Data from Teschke et al., Route Infrastructure and the Risk of Injuries to Bicyclists, Table 4, descriptions modified, *P less than .05
The Atlantic's Cities blog has a decent summary of a recent paper aimed at determining the impact of various kinds of cycling infrastructure on injury rates. Among the study's conclusion is that bike lanes significantly reduce the rate at which cyclists are injured.
Terminology & Denver's Paths
At the outset, I should note that study's terminology doesn't match up well with how we in Denver refer to things. According to the study's definitions, the Cherry Creek and Platte Greenways are "multiuse" paths ("meant for nonmotorized use by pedestrians, cyclists, skaters and others, either alongside city streets or away from city streets") not "bike paths."
I'm not sure how the study would classify Denver's designated sidewalk/bike routes. Those monstrosities fit both the definitions of sidewalk ("paved path meant for pedestrian use, either alongside city streets or away from streets") and multiuse path. (As far as I know, we don't have any "bicycle-only paths" in Denver.)
Multi-Use Paths Are (Relatively) Unsafe
The study's results are interesting for several reasons. First, in terms of safety, multi-use paths are less safe than everything except sidewalks and major streets with parked cars and no bike infrastructure.
That probably surprises a lot of planners. Multi-use paths are assumed to be the safest place for cyclists to be.
If the results apply to Denver, Denver has built (and designated) a lot of infrastructure that is less safe to use than simply riding on a major street that doesn't have parking. In particular, where Denver has designated sidewalks as bikeways it has created conditions that are about as unsafe as they can be for cycling.
Parking Poses Problems
Another interesting thing is just how much difference street parking makes. Eliminating parking makes even major streets safer than adding a bike lane or sharrows would. (The risk for major streets with no parking and no infrastructure are not statistically significant.)

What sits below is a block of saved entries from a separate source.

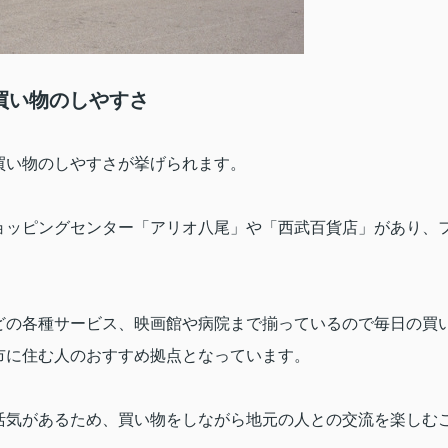
買い物のしやすさ
買い物のしやすさが挙げられます。
ョッピングセンター「アリオ八尾」や「西武百貨店」があり、
どの各種サービス、映画館や病院まで揃っているので毎日の買
市に住む人のおすすめ拠点となっています。
活気があるため、買い物をしながら地元の人との交流を楽しむ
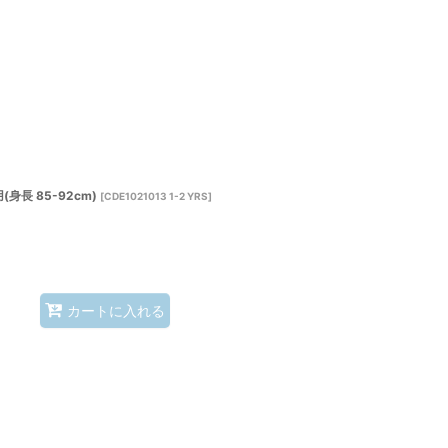
身長 85-92cm)
[
CDE1021013 1-2 YRS
]
カートに入れる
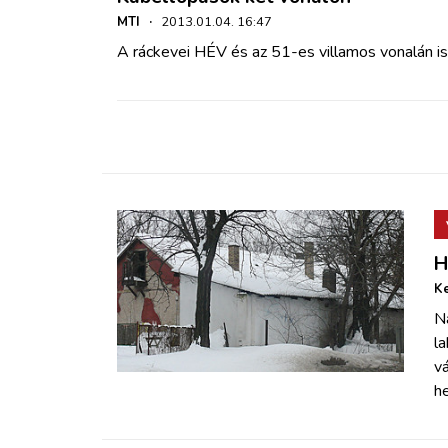
MTI
·
2013.01.04. 16:47
A ráckevei HÉV és az 51-es villamos vonalán is
H
Ke
N
la
v
h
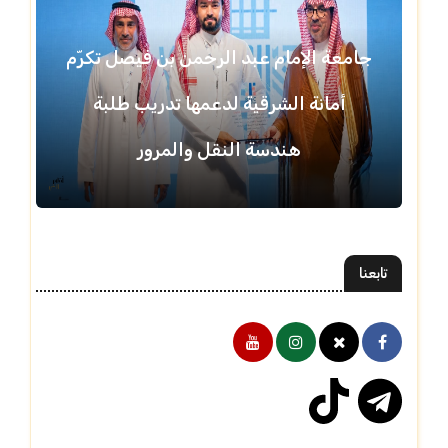
جامعة الإمام عبد الرحمن بن فيصل تكرّم
أمانة الشرقية لدعمها تدريب طلبة
هندسة النقل والمرور
تابعنا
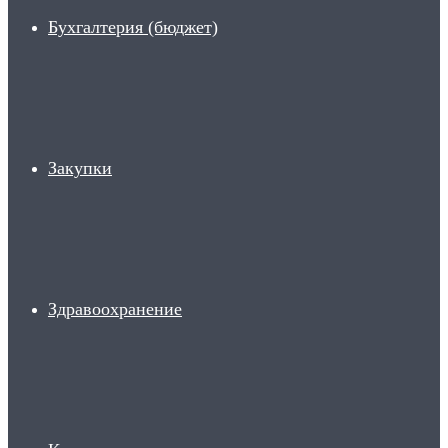
Бухгалтерия (бюджет)
Закупки
Здравоохранение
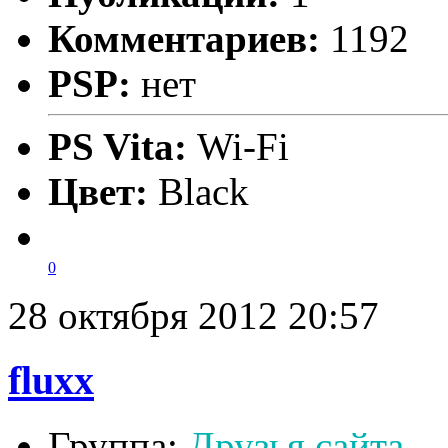
Комментариев:
1192
PSP:
нет
PS Vita:
Wi-Fi
Цвет:
Black
0
28 октября 2012 20:57
fluxx
Группа:
Друзья сайта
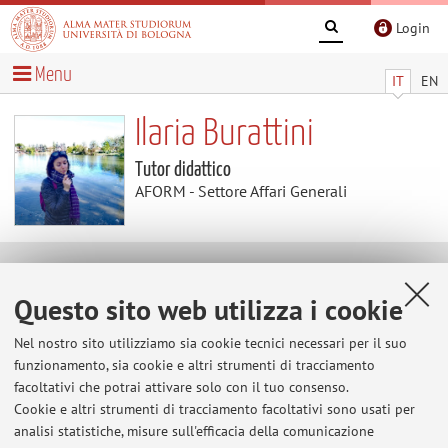
Login
Menu
IT
EN
Ilaria Burattini
Tutor didattico
AFORM - Settore Affari Generali
Contenuti utili
Questo sito web utilizza i cookie
Al momento non sono presenti contenuti.
Nel nostro sito utilizziamo sia cookie tecnici necessari per il suo
funzionamento, sia cookie e altri strumenti di tracciamento
facoltativi che potrai attivare solo con il tuo consenso.
Cookie e altri strumenti di tracciamento facoltativi sono usati per
Ultimi avvisi
analisi statistiche, misure sull'efficacia della comunicazione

If cyclist safety is an issue, planners should consider removing parking before considering adding cycling infrastructure. (Anyone who has worked on these issues in Denver knows that's wishful thinking. A bike planner once told me -- sarcastically -- that City Council, given a choice between a few dead cyclists and the calls triggered by eliminating a few parking places, would choose dead cyclists every time. He might have been sarcastic, but I think he was right.)
What's Hurting Us
Finally, how cyclists were injured surprised me. Only about a third of cyclist injuries were caused by collisions with motor vehicles. About a quarter were caused by collisions with things like train tracks, potholes, or rocks. Collisions with animals, other cyclists, and pedestrians accounted for only about 7% of the injuries. Looks as if keeping streets maintained on bike routes would help a great deal. Drivers would appreciate it, too.